Root — Clinical Psychology of Ambiguity

Else Frenkel-Brunswik (1949)

Establishes intolerance of ambiguity (AIT) as a human personality variable — a measurable tendency toward premature closure, rigid categorization, and resistance to revision when faced with ambiguous stimuli. Perceptual experiments showed high-AIT subjects could not hold the transitional phase of a changing stimulus — they snapped to one interpretation because the middle state was aversive. AIT is not a cognitive failure. The discomfort is the mechanism. The snap to resolution is the relief. This is the phenomenological root of the drive that every other account in this document is describing from the outside.

method: perceptual experiments · clinical psychology · 1949

Foundation — Narrative Grammar

William Labov & Joshua Waletzky

Establishes that oral narrative has a grammatical requirement for resolution. Incomplete narratives fail structurally — the listener withholds the "so what?" until the resolution arrives. Reportability and resolution are bound. The compulsion to close is not stylistic preference; it is the grammar of literate culture's narrative output.

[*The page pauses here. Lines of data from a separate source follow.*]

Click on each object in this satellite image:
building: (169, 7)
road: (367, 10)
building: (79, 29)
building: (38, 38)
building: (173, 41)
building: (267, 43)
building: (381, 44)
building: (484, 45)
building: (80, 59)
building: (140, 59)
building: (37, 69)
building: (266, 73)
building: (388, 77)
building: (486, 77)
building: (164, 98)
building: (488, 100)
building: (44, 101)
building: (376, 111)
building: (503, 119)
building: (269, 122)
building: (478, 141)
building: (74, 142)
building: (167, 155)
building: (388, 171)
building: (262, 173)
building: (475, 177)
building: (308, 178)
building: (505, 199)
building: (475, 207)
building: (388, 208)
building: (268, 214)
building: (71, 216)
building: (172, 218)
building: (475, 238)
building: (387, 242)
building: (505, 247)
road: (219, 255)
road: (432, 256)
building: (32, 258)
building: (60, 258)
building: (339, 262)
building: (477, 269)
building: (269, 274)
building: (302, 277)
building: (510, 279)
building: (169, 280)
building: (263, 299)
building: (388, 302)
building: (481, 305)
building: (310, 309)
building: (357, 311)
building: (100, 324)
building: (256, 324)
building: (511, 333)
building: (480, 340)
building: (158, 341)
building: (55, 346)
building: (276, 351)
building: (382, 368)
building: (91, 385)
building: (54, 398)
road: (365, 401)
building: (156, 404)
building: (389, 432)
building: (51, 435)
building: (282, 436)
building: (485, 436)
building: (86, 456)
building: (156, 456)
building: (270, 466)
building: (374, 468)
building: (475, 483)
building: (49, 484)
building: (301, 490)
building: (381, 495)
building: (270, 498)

method: linguistic analysis · 1967, 1997

Architectural Account — Epistemological Contours

Dr Matthias Wong

Identifies closure bias as a generative pressure emerging from corpus saturation and EOS normalization. The training corpus over-represents resolved discourse. End-of-sequence tokens normalize completion. Premature closure, frame capture, and fragile opposition follow structurally. Proposes a division of labour between model and user. Does not instrument the contours — describes and advises.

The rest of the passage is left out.